> _Page text_
________________________

The Linux Thread - The Autist's OS of Choice

VLC, Qbit and steam work without issues and I'm suprised by how many games will run on Linux. The last time I heard anyone talking of Linux IRL, they were saying how only a few games worked. Has that changed?
It can be a problem depending on what you play. A lot of anti-cheat software has zero Linux support. EasyAntiCheat (which is pretty commonly used) does work on Linux but it requires the devs to enable Linux support manually. All of Valve's stuff will work. Chinagames...no.

Anything else will almost certainly work on Linux though, which is a huge improvement from the past.
 
Do note that a big caveat of VMs is that kernel rootkit spyware *ahem* "anticheat" will detect VMs and refuse to let you play the games.
Which begs the question as to why anyone would want to use windows in a vm in the first place as those games are typicaly some of the few that dont already work in linux. I guess its a case of change equals bad as always for most windows users.
and yes goyim its anticheat no matter the measure we are dedicated to keeping your games safe from hackers :)
 
Which begs the question as to why anyone would want to use windows in a vm in the first place as those games are typicaly some of the few that dont already work in linux. I guess its a case of change equals bad as always for most windows users.

________________________

> _Provided records_
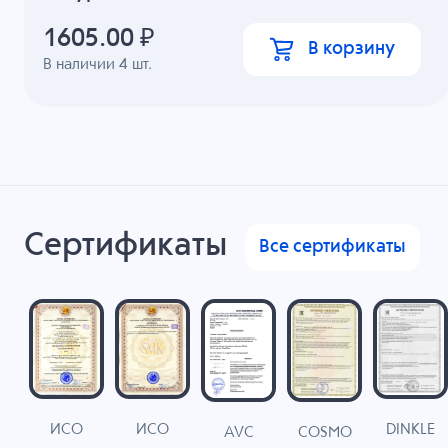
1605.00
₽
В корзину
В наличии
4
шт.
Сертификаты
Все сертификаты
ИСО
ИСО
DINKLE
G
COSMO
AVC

________________________

> _Questions_
(a) Print the full Linux thread text from above without any changes.
(b) Revise the records above so that every occurrence of "ИСО" becomes "ISO", and keep every other line the same. Leave the pictures out of your answer.

> _Results by task_
(a)
The Linux Thread - The Autist's OS of Choice

VLC, Qbit and steam work without issues and I'm suprised by how many games will run on Linux. The last time I heard anyone talking of Linux IRL, they were saying how only a few games worked. Has that changed?
It can be a problem depending on what you play. A lot of anti-cheat software has zero Linux support. EasyAntiCheat (which is pretty commonly used) does work on Linux but it requires the devs to enable Linux support manually. All of Valve's stuff will work. Chinagames...no.

Anything else will almost certainly work on Linux though, which is a huge improvement from the past.
 
Do note that a big caveat of VMs is that kernel rootkit spyware *ahem* "anticheat" will detect VMs and refuse to let you play the games.
Which begs the question as to why anyone would want to use windows in a vm in the first place as those games are typicaly some of the few that dont already work in linux. I guess its a case of change equals bad as always for most windows users.
and yes goyim its anticheat no matter the measure we are dedicated to keeping your games safe from hackers :)
 
Which begs the question as to why anyone would want to use windows in a vm in the first place as those games are typicaly some of the few that dont already work in linux. I guess its a case of change equals bad as always for most windows users.

(b)
1605.00
₽
В корзину
В наличии
4
шт.
Сертификаты
Все сертификаты
ISO
ISO
DINKLE
G
COSMO
AVC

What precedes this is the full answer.